I’ve always had an affinity for novel things: ideas, books, gadgets, etc. I chase interests hard. I’d buy things which would lose their novelty after a few months. I expertly crafted rationalizations for how I would make use of the new hobby or gadget to improve my life.
This craving for new experiences exposed me to many ideas and perspectives. It opened up new ways of thinking about problems I already thought a lot about. For example, I am fasinated with programming languages and their history. When I discovered functional programming, it changed how I thought about writing software.
As I get older, my free time gets eaten one slice at a time, and it’s becoming more precious. On top of that, there’s a cost to giving up these hobbies or interests when they lose their luster. When you look at that bag of golf clubs that you used four times, you feel bad. This is the sunk cost fallacy at work. You believe you should have gotten more use out of them and so you won’t get rid of them. Meanwhile, they collect dust in the corner. (This is a real anecdote by the way, I have that set of golf clubs and they sit in a corner of my living room, judging me. I intend to get rid of them, I swear.)
Quitting interests is draining, you feel like you’ve given up. In reality, it was a passing interest and it didn’t happen to stick. You got something out of the experience, however brief it was, even if it was to find out that it wasn’t for you. But, we shouldn’t avoid new experiences because they might not stick. They’ll bring new perspectives and ideas to the rest of life.
For example, I’m fascinated by woodworking. I’ve bought a couple of books and flipped through them. I own some basic woodworking tools, but I’ve never sat down and tried to do anything serious. While I’d love to, it doesn’t have enough overlap with other activities in my life to get priority.
On the other hand, I’ve recently gone back to Brazilian Jiu-Jitsu (BJJ). I have been doing some form of martial arts most of my life. It’s both a hobby and a form of exercise I enjoy. I’ve leaned into BJJ and invested in higher quality gear. I know that I’ll be doing this for the long haul.
Ok, so what to do?
In the last couple of years, I’ve thought a lot about honing my interests. I’ve tried to focus on how to prevent wasting money and time on things I’m only curious about. I’ve realized that there are couple of key factors in building sustainable interests.
1. Is the new interest related to an existing interest?
Tie your new interest into a larger group of interests. It helps ground it to a solid foundation of existing habits for practicing that interest. In my case, BJJ dovetails into my existing interests because it’s a martial art and it’s exercise. I enjoy doing both and I would make time to do some form of exercise, so it may as well be BJJ.
2. What’s the friction to investing in the interest?

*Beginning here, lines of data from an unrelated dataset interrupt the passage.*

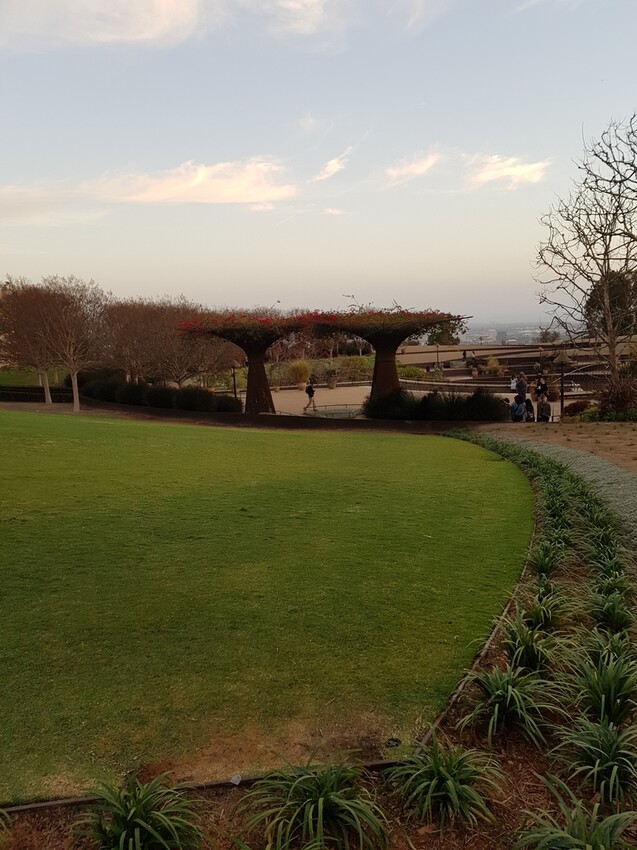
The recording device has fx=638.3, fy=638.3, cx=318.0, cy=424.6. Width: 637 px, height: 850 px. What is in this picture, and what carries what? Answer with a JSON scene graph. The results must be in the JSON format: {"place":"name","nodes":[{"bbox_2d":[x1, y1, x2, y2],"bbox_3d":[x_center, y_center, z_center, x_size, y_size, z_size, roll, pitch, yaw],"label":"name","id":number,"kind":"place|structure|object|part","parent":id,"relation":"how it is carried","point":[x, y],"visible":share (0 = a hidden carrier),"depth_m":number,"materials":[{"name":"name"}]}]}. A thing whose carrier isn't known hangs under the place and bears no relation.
{"place":"outdoors","nodes":[
{"label":"outdoors","id":0,"kind":"place"},
{"bbox_2d":[0,366,68,386],"label":"lawn","id":1,"kind":"structure","parent":0,"point":[27,377],"materials":[{"name":"green plant"}]},
{"bbox_2d":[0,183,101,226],"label":"cloud","id":2,"kind":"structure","parent":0,"point":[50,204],"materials":[{"name":"white"}]},
{"bbox_2d":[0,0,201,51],"label":"cloud","id":3,"kind":"structure","parent":0,"point":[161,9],"materials":[{"name":"white"}]},
{"bbox_2d":[87,157,290,204],"label":"cloud","id":4,"kind":"structure","parent":0,"point":[158,190],"materials":[{"name":"white"}]},
{"bbox_2d":[78,400,455,433],"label":"wall","id":5,"kind":"structure","parent":0,"point":[268,420],"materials":[{"name":"brown"}]},
{"bbox_2d":[0,411,534,801],"label":"lawn","id":6,"kind":"structure","parent":0,"point":[28,416],"materials":[{"name":"green plant"}]},
{"bbox_2d":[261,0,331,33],"label":"cloud","id":7,"kind":"structure","parent":0,"point":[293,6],"materials":[{"name":"white"}]},
{"bbox_2d":[0,0,636,322],"label":"sky","id":8,"kind":"structure","parent":0,"point":[189,284],"materials":[{"name":"blue"}]},
{"bbox_2d":[310,148,350,182],"label":"cloud","id":9,"kind":"structure","parent":0,"point":[329,166],"materials":[{"name":"white"}]},
{"bbox_2d":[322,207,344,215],"label":"cloud","id":10,"kind":"structure","parent":0,"point":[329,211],"materials":[{"name":"white"}]},
{"bbox_2d":[228,382,559,419],"label":"paved plaza","id":11,"kind":"structure","parent":0,"point":[357,406],"materials":[{"name":"stone"}]},
{"bbox_2d":[179,310,307,415],"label":"trellis","id":12,"kind":"object","parent":11,"relation":"on","point":[249,386],"visible":0.86,"depth_m":25.42,"materials":[{"name":"brown metal"}]},
{"label":"trunk","id":13,"kind":"part","parent":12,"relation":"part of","materials":[{"name":"brown metal"}]},
{"bbox_2d":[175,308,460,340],"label":"red flowers","id":14,"kind":"object","parent":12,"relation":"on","point":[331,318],"visible":0.51,"depth_m":24.33,"materials":[{"name":"red plant"}]},
{"bbox_2d":[288,359,311,389],"bbox_3d":[-1.146,-3.071,39.250,2.072,2.010,2.072,-1,9,0],"label":"potted plant","id":15,"kind":"object","parent":11,"relation":"on","point":[301,377],"visible":0.92,"depth_m":38.87,"materials":[{"name":"plant"}]},
{"bbox_2d":[304,377,317,411],"bbox_3d":[-0.376,-1.350,29.225,0.557,1.443,0.601,-1,9,0],"label":"person","id":16,"kind":"object","parent":11,"relation":"on","point":[310,395],"visible":0.99,"depth_m":29.10},
{"bbox_2d":[302,405,362,417],"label":"railing","id":17,"kind":"object","parent":11,"relation":"on","point":[331,413],"visible":0.59,"depth_m":26.62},
{"bbox_2d":[311,309,465,404],"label":"trellis","id":18,"kind":"object","parent":11,"relation":"on","point":[384,370],"visible":0.83,"depth_m":24.69,"materials":[{"name":"brown metal"}]},
{"bbox_2d":[509,374,516,392],"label":"person","id":19,"kind":"object","parent":11,"relation":"on","point":[513,384],"visible":0.82,"depth_m":32.63},
{"bbox_2d":[514,372,526,401],"bbox_3d":[8.935,-1.525,28.110,0.575,1.465,0.612,7,12,42],"label":"person","id":20,"kind":"object","parent":11,"relation":"on","point":[522,386],"visible":0.87,"depth_m":27.93},
{"bbox_2d":[534,373,547,401],"bbox_3d":[9.132,-1.331,26.193,0.599,1.436,0.615,-4,9,-21],"label":"person","id":21,"kind":"object","parent":11,"relation":"on","point":[541,388],"visible":0.85,"depth_m":26.05},
{"bbox_2d":[384,150,441,187],"label":"cloud","id":22,"kind":"structure","parent":0,"point":[426,163],"materials":[{"name":"white"}]},
{"bbox_2d":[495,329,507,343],"label":"building","id":23,"kind":"structure","parent":0,"point":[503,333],"materials":[{"name":"grey"}]},
{"bbox_2d":[463,153,550,189],"label":"cloud","id":24,"kind":"structure","parent":0,"point":[510,161],"materials":[{"name":"white"}]},
{"bbox_2d":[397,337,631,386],"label":"wall","id":25,"kind":"structure","parent":0,"point":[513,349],"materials":[{"name":"beige stone"}]},
{"bbox_2d":[470,420,636,476],"label":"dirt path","id":26,"kind":"structure","parent":0,"point":[636,438],"materials":[{"name":"brown soil"}]},
{"label":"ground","id":27,"kind":"structure","parent":0},
{"bbox_2d":[0,277,57,406],"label":"bare tree","id":28,"kind":"object","parent":27,"relation":"on","point":[46,397],"visible":0.82,"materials":[{"name":"brown plant"}]},
{"bbox_2d":[0,384,71,402],"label":"hedge","id":29,"kind":"object","parent":27,"relation":"on","point":[28,390],"visible":0.72,"depth_m":34.50,"materials":[{"name":"plant"}]},
{"bbox_2d":[29,275,109,411],"bbox_3d":[-11.165,-3.569,28.654,4.252,6.138,3.997,5,11,36],"label":"bare tree","id":30,"kind":"object","parent":27,"relation":"on","point":[76,384],"visible":0.99,"depth_m":28.06,"materials":[{"name":"brown plant"}]},
{"bbox_2d":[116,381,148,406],"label":"shrub","id":31,"kind":"object","parent":27,"relation":"on","point":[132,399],"visible":0.79,"depth_m":28.63,"materials":[{"name":"green plant"}]},
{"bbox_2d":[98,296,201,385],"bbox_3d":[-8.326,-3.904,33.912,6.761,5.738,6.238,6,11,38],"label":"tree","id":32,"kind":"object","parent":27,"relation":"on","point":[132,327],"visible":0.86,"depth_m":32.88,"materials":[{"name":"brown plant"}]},
{"bbox_2d":[71,371,239,412],"bbox_3d":[-8.280,-1.320,28.883,8.199,1.758,4.493,-1,9,0],"label":"hedge","id":33,"kind":"object","parent":27,"relation":"on","point":[167,402],"visible":0.69,"depth_m":27.96,"materials":[{"name":"green plant"}]},
{"bbox_2d":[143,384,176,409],"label":"shrub","id":34,"kind":"object","parent":27,"relation":"on","point":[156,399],"visible":0.77,"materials":[{"name":"green plant"}]},
{"bbox_2d":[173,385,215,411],"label":"shrub","id":35,"kind":"object","parent":27,"relation":"on","point":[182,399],"visible":0.88,"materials":[{"name":"green plant"}]},
{"bbox_2d":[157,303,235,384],"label":"bare tree","id":36,"kind":"object","parent":27,"relation":"on","point":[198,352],"visible":0.79,"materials":[{"name":"brown plant"}]},
{"bbox_2d":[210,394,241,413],"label":"shrub","id":37,"kind":"object","parent":27,"relation":"on","point":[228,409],"visible":0.7,"depth_m":27.04,"materials":[{"name":"green plant"}]},
{"bbox_2d":[230,362,238,402],"bbox_3d":[-3.966,-1.899,30.230,0.561,2.524,0.522,-1,9,0],"label":"lamp post","id":38,"kind":"object","parent":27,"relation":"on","point":[235,391],"visible":0.7,"depth_m":30.15,"materials":[{"name":"black metal"}]},
{"bbox_2d":[0,439,636,849],"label":"garden bed","id":39,"kind":"object","parent":27,"relation":"on","point":[494,652],"visible":0.5,"depth_m":3.39,"materials":[{"name":"brown"}]},
{"bbox_2d":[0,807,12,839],"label":"plant","id":40,"kind":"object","parent":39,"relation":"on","point":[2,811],"visible":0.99,"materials":[{"name":"green plant"}]},
{"bbox_2d":[73,773,206,849],"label":"plant","id":41,"kind":"object","parent":39,"relation":"in","point":[139,829],"visible":0.99,"depth_m":2.95,"materials":[{"name":"green plant"}]},
{"bbox_2d":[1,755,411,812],"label":"metal edging","id":42,"kind":"object","parent":39,"relation":"on","point":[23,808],"visible":0.46,"depth_m":3.49,"materials":[{"name":"brown metal"}]},
{"bbox_2d":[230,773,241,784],"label":"litter","id":43,"kind":"object","parent":39,"relation":"on","point":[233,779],"visible":0.93,"depth_m":3.45,"materials":[{"name":"white"}]},
{"bbox_2d":[241,754,392,849],"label":"plant","id":44,"kind":"object","parent":39,"relation":"in","point":[321,802],"visible":0.99,"depth_m":3.00,"materials":[{"name":"green plant"}]},
{"bbox_2d":[389,738,505,829],"bbox_3d":[0.628,1.767,3.190,0.696,0.377,0.713,-1,9,0],"label":"plant","id":45,"kind":"object","parent":39,"relation":"on","point":[434,781],"visible":0.94,"depth_m":3.16,"materials":[{"name":"green plant"}]},
{"bbox_2d":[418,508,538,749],"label":"garden edging","id":46,"kind":"object","parent":39,"relation":"on","point":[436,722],"visible":0.51,"depth_m":4.90,"materials":[{"name":"brown metal"}]},
{"bbox_2d":[461,663,564,744],"bbox_3d":[1.173,1.666,3.891,0.732,0.443,0.730,-1,9,0],"label":"plant","id":47,"kind":"object","parent":39,"relation":"on","point":[508,699],"visible":0.89,"depth_m":3.87,"materials":[{"name":"green plant"}]},
{"bbox_2d":[498,613,564,674],"bbox_3d":[1.551,1.622,4.654,0.630,0.423,0.661,-1,9,0],"label":"plant","id":48,"kind":"object","parent":39,"relation":"on","point":[532,663],"visible":0.86,"depth_m":4.64,"materials":[{"name":"green plant"}]},
{"bbox_2d":[515,591,569,633],"bbox_3d":[1.927,1.646,5.509,0.617,0.400,0.657,-1,9,0],"label":"plant","id":49,"kind":"object","parent":39,"relation":"on","point":[536,616],"visible":0.82,"depth_m":5.50,"materials":[{"name":"green plant"}]},
{"bbox_2d":[526,537,567,579],"bbox_3d":[2.568,1.525,7.219,0.677,0.516,0.774,-1,9,0],"label":"plant","id":50,"kind":"object","parent":39,"relation":"on","point":[543,568],"visible":0.84,"depth_m":7.21,"materials":[{"name":"green plant"}]},
{"bbox_2d":[473,433,636,556],"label":"ground cover","id":51,"kind":"object","parent":39,"relation":"on","point":[620,477],"visible":0.53,"depth_m":10.67,"materials":[{"name":"green plant"}]},
{"bbox_2d":[513,780,636,849],"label":"plant","id":52,"kind":"object","parent":39,"relation":"on","point":[604,825],"visible":0.99,"depth_m":2.70,"materials":[{"name":"green plant"}]},
{"bbox_2d":[554,718,636,803],"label":"plant","id":53,"kind":"object","parent":39,"relation":"on","point":[615,766],"visible":0.93,"depth_m":3.27,"materials":[{"name":"green plant"}]},
{"bbox_2d":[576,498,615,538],"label":"plant","id":54,"kind":"object","parent":39,"relation":"on","point":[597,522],"visible":0.75,"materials":[{"name":"green plant"}]},
{"bbox_2d":[564,649,636,728],"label":"plant","id":55,"kind":"object","parent":39,"relation":"on","point":[604,686],"visible":0.87,"depth_m":3.87,"materials":[{"name":"green plant"}]},
{"bbox_2d":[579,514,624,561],"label":"plant","id":56,"kind":"object","parent":39,"relation":"on","point":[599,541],"visible":0.79,"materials":[{"name":"green plant"}]},
{"bbox_2d":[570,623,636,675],"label":"plant","id":57,"kind":"object","parent":39,"relation":"on","point":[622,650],"visible":0.72,"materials":[{"name":"green plant"}]},
{"bbox_2d":[585,549,632,594],"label":"plant","id":58,"kind":"object","parent":39,"relation":"on","point":[611,568],"visible":0.81,"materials":[{"name":"green plant"}]},
{"bbox_2d":[585,582,634,635],"bbox_3d":[2.548,1.619,5.551,0.636,0.440,0.695,-1,9,0],"label":"plant","id":59,"kind":"object","parent":39,"relation":"on","point":[608,616],"visible":0.88,"depth_m":5.55,"materials":[{"name":"green plant"}]},
{"bbox_2d":[333,354,372,383],"bbox_3d":[2.448,-3.589,43.743,3.428,2.470,2.996,-1,9,0],"label":"shrub","id":60,"kind":"object","parent":27,"relation":"on","point":[350,361],"visible":0.79,"depth_m":43.31,"materials":[{"name":"green plant"}]},
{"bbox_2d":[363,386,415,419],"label":"shrub","id":61,"kind":"object","parent":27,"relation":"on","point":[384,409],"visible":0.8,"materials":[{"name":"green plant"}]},
{"bbox_2d":[396,365,427,379],"bbox_3d":[6.005,-3.158,42.250,2.772,1.561,2.447,-1,9,0],"label":"shrub","id":62,"kind":"object","parent":27,"relation":"on","point":[417,372],"visible":0.67,"depth_m":41.85,"materials":[{"name":"green plant"}]},
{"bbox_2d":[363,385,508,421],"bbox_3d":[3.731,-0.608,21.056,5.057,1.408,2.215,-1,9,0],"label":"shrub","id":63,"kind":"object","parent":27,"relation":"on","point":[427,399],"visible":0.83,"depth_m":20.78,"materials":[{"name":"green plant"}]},
{"bbox_2d":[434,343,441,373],"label":"lamp post","id":64,"kind":"object","parent":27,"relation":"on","point":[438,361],"visible":0.84,"depth_m":46.09,"materials":[{"name":"brown metal"}]},
{"bbox_2d":[424,316,467,346],"label":"tree","id":65,"kind":"object","parent":27,"relation":"on","point":[457,340],"visible":0.48,"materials":[{"name":"green plant"}]},
{"bbox_2d":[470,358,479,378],"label":"potted plant","id":66,"kind":"object","parent":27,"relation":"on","point":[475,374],"visible":0.98,"depth_m":44.60,"materials":[{"name":"plant"}]},
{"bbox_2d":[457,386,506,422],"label":"shrub","id":67,"kind":"object","parent":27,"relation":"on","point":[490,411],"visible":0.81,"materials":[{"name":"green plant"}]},
{"bbox_2d":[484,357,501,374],"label":"shrub","id":68,"kind":"object","parent":27,"relation":"on","point":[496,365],"visible":0.91,"depth_m":47.07,"materials":[{"name":"plant"}]},
{"bbox_2d":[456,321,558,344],"label":"distant city","id":69,"kind":"object","parent":27,"relation":"on","point":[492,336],"visible":0.4},
{"bbox_2d":[510,395,525,421],"bbox_3d":[6.814,-0.497,21.827,0.598,1.034,0.649,3,10,26],"label":"person","id":70,"kind":"object","parent":27,"relation":"on","point":[518,409],"visible":0.98,"depth_m":21.66},
{"bbox_2d":[524,397,533,420],"bbox_3d":[7.328,-0.463,22.352,0.527,0.989,0.652,2,9,18],"label":"person","id":71,"kind":"object","parent":27,"relation":"on","point":[531,408],"visible":0.78,"depth_m":22.23},
{"bbox_2d":[536,395,551,421],"bbox_3d":[7.583,-0.484,21.521,0.599,1.061,0.671,2,9,18],"label":"person","id":72,"kind":"object","parent":27,"relation":"on","point":[543,408],"visible":0.95,"depth_m":21.37},
{"bbox_2d":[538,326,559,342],"label":"tree","id":73,"kind":"object","parent":27,"relation":"on","point":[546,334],"visible":0.64,"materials":[{"name":"green plant"}]},
{"bbox_2d":[554,347,569,418],"bbox_3d":[8.577,-1.375,22.496,0.596,2.700,0.557,-1,9,0],"label":"lamp post","id":74,"kind":"object","parent":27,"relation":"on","point":[562,358],"visible":0.95,"depth_m":22.43,"materials":[{"name":"black metal"}]},
{"bbox_2d":[561,399,593,419],"bbox_3d":[8.507,-0.434,20.934,1.239,0.779,1.093,-1,9,0],"label":"shrub","id":75,"kind":"object","parent":27,"relation":"on","point":[574,408],"visible":0.76,"depth_m":20.71,"materials":[{"name":"red plant"}]},
{"bbox_2d":[534,112,636,377],"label":"bare tree","id":76,"kind":"object","parent":27,"relation":"on","point":[613,352],"visible":1,"depth_m":24.57,"materials":[{"name":"brown plant"}]},
{"bbox_2d":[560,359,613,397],"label":"fence","id":77,"kind":"object","parent":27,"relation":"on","point":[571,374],"visible":0.64,"depth_m":29.31,"materials":[{"name":"black metal"}]},
{"bbox_2d":[584,269,636,336],"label":"tree","id":78,"kind":"object","parent":27,"relation":"on","point":[615,290],"visible":0.54,"depth_m":47.90,"materials":[{"name":"plant"}]},
{"bbox_2d":[595,375,636,417],"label":"shrub","id":79,"kind":"object","parent":27,"relation":"on","point":[622,402],"visible":0.88,"depth_m":19.14,"materials":[{"name":"plant"}]}
]}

If your new interest is surfing and you live in Colorado, you’ve got a problem. You either need to move to a coastal area or you need to find a new hobby. That’s a contrived example, but the point stands. A more anecdotal example is the woodworking story above. I am interested and I can do it. I could even try and make space for it or rent space in a larger workspace. All these are barriers and they increase the activation energy required to invest in it. At the end of the day, I decided this was all too high cost if I didn’t have ample free time for it.
3. Did the interest pass the 2 week test?
When I was a kid, we weren’t rich but we also weren’t poor. I had some nice toys but my parents worked hard so that they could send me to private school. My school had its fair share of rich kids and I was always chasing whatever the new toy was. My mom, infuriatingly, used to make me wait two weeks before I bought whatever the new toy was with my allowance. If in two weeks, the novelty hadn’t faded then I could go and buy that toy. Often times though, the novelty had faded.
In my hobbies and interests now, I use a similar test. Because I’m a dinosaur, my workflow revolves around email. I use my email in box as a way to track quick reminders or thoughts that I’ll file away into other programs. When I come across a new idea or book, I’ll shoot a quick email to myself with some context about the thing. I have a rule setup with my email that will put these emails into a To File folder that I triage every few weeks.
I probably send about 10 emails a week to myself. When I went to prune it today, I found that I had around 50 emails in there. At the end of pruning, I had:
- thrown out about 20
- filed away 5 for further investigation (e.g. articles of interest sent to DEVONthink, books saved in GoodReads)
- left the remaining 25 for review at a later date
This system has helped me prune out a lot of passing interests. If the idea is that interesting, I’ll still find it interesting in a week. If it isn’t, then it’s not worth pursuing.
Great, I’m convinced! Now what?
I mean, you do you. Don’t let me tell you how to live your best life.
I developed the three aforementioned techniques over the last couple of years. Utilizing them has helped me improve my focus. I’m still nowhere near proficient at it, but I’m better than I used to be. For example, I’m writing more which has always been a goal. I used to feel like there was never time but now I’ve eschewed other passing interests in favor of writing more.